Sponsorship Machine

Raid: Shadow Legends — The Most Sponsored Game in Internet History

Raid's ads aren't fake in the traditional sense — the game looks like what they show. The lie is in the delivery: an unprecedented influencer sponsorship machine that made 'Raid Shadow Legends' a punchline before most people ever played it.

Lie Score4/102026-04-16

The ad

You've heard this script. You've heard it from your favorite YouTuber, your favorite streamer, your favorite podcaster:

"Before we get into today's video, I want to talk about today's sponsor: Raid: Shadow Legends. Raid is a free-to-play mobile RPG with over 800 champions to collect, stunning graphics, and deep strategic gameplay..."

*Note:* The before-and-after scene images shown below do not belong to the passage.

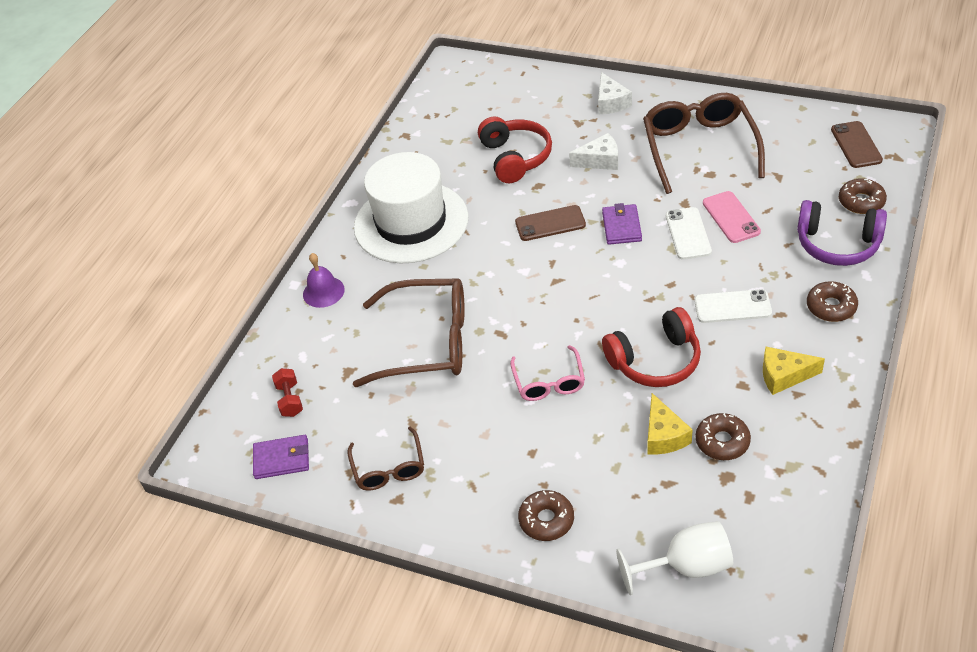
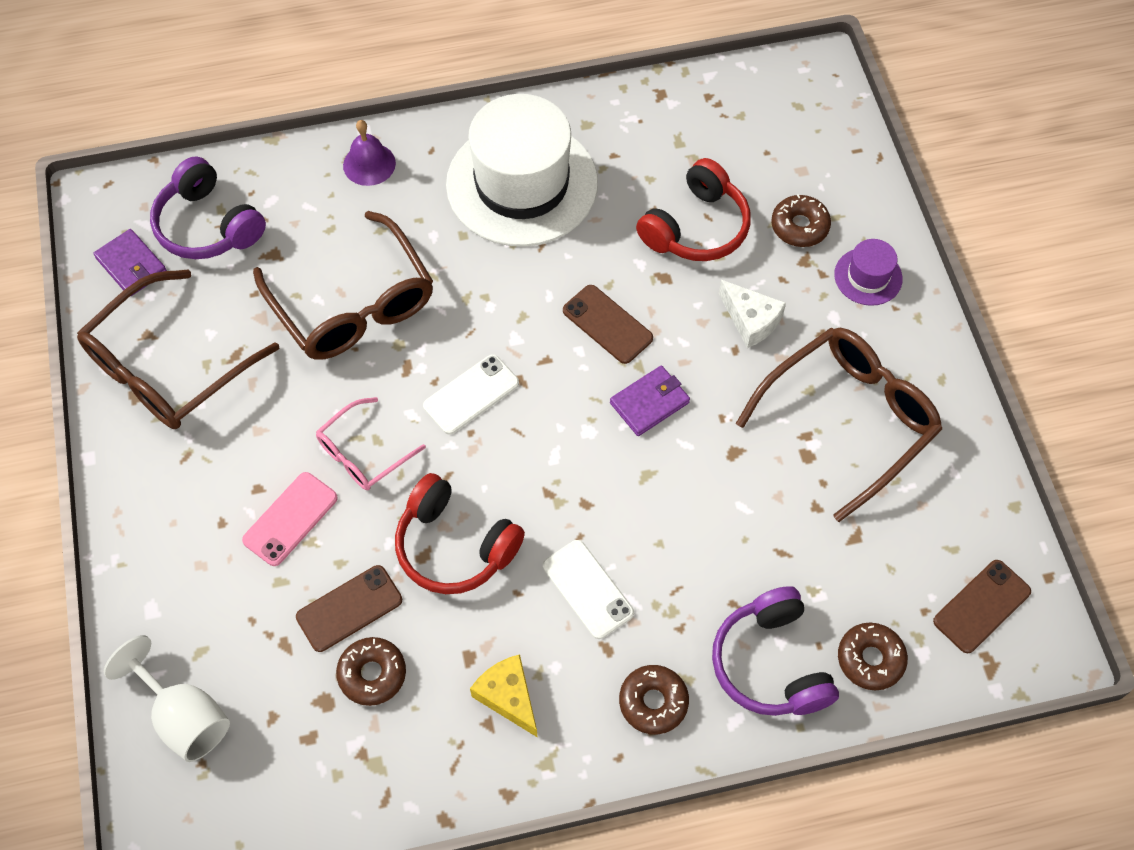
camera: 50 degrees right, 15 degrees up
(290, 400) = (208, 225): red dumbbell -> purple headphones
(389, 467) = (169, 366): brown glasses -> brown glasses, size x1.84
(546, 520) = (177, 549): brown donut -> brown donut (799, 226)
(611, 102) = (868, 276): white cheese -> purple hat
(664, 435) = (349, 608): yellow cheese -> brown phone
(688, 233) = (682, 481): white phone -> white phone (471, 395)
(731, 217) = (742, 516): pink phone -> pink phone (290, 519)

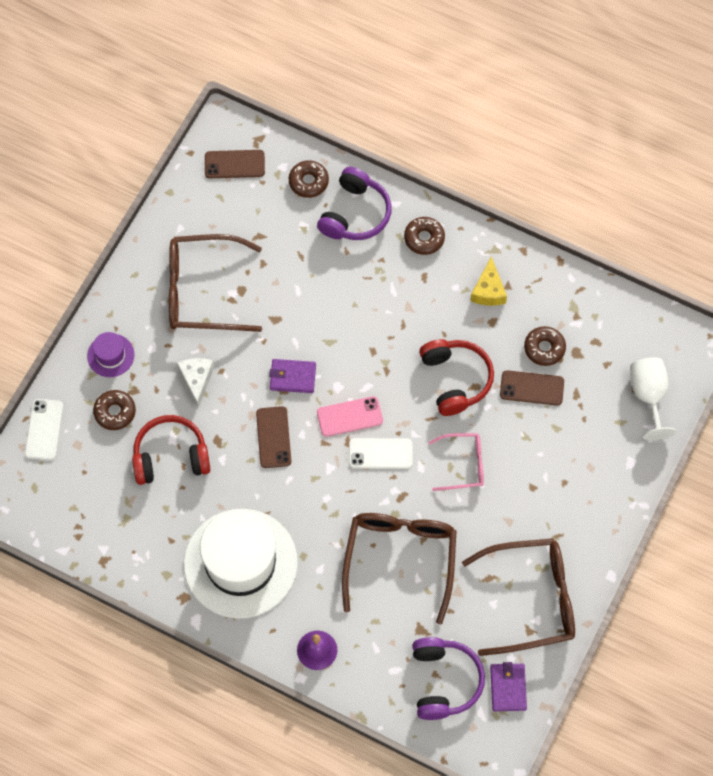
camera: 140 degrees left, 5 degrees up
(290, 519) = (527, 457): pink phone -> pink phone (349, 416)
(587, 589) = (409, 309): white phone -> white phone (44, 430)

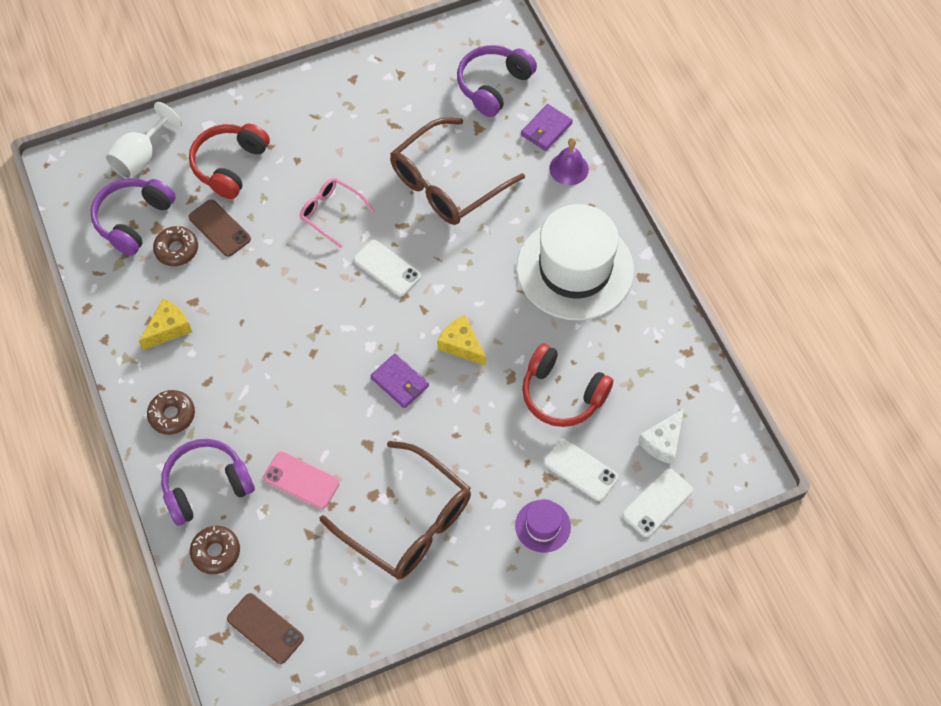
camera: 140 degrees left, 5 degrees down
(115, 412) = (580, 470): brown donut -> white phone
(196, 380) = (484, 443): white cheese -> white cheese (663, 442)
(273, 437) = (461, 345): brown phone -> yellow cheese
(349, 416) = (383, 314): pink phone -> pink phone (301, 480)
(455, 379) = (270, 279): red headphones -> red headphones (229, 165)
(508, 688) = (452, 51): purple wallet -> purple wallet (546, 129)
(530, 599) = (379, 91): brown glasses -> none
(599, 345) = (133, 220): none -> purple headphones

The ad reads are so ubiquitous, so formulaic, and so relentless that "Raid Shadow Legends" has become internet shorthand for "sponsored content." Plarium, the Israeli studio behind Raid, reportedly spent over $100 million on influencer marketing alone between 2019 and 2023.

What the real game is

Here's the unusual part: Raid is roughly what the ads say it is. It is indeed a mobile RPG. It does have hundreds of champions. The graphics are genuinely polished for a mobile gacha game. The strategic layer exists.

The catch — and why Raid still earns a spot in this archive — is everything the ads don't say:

  • It's a gacha game. Champion acquisition is driven by randomized loot pulls with real-money pricing
  • It's an auto-battler. Most combat plays itself — you set up a team and watch them fight
  • It's a time-gated grind. Progression without spending money slows to a crawl after the first week
  • The "deep strategy" is largely about which champions to invest resources into, not tactical combat decisions

The influencer scripts carefully frame Raid as an action RPG you actively play. In practice, it's closer to a collection management simulator with an auto-play button.

The sponsorship singularity

Raid's advertising strategy represents something new in the fake-ad landscape. Instead of running misleading creative assets (like Playrix or Evony), Plarium outsourced the deception to trusted voices. When your favorite creator reads a script praising Raid, the implicit endorsement carries more weight than any banner ad.

The volume was staggering:

  • Estimates suggest Plarium sponsored over 10,000 individual YouTube videos
  • The sponsorship segments became so recognizable they spawned parody compilations and drinking games
  • "This video is sponsored by Raid: Shadow Legends" became a meme template rivaling "That's how mafia works"

Our Lie Score: 4/10

This is one of the lowest scores in our archive, and deliberately so. Raid's ads are not mechanically dishonest — the game does look and play roughly as described. What's deceptive is the framing: the implication that this is a premium RPG experience when it's a free-to-play gacha game with aggressive monetization. The lies are in the omissions, not the claims.

Why it's in the archive

Raid earns its place not for the magnitude of its deception but for the scale of its delivery system. Plarium proved that you don't need to show fake gameplay if you can pay enough people to describe real gameplay in misleading ways. It's a different species of fake ad — one that exploits trust instead of visuals.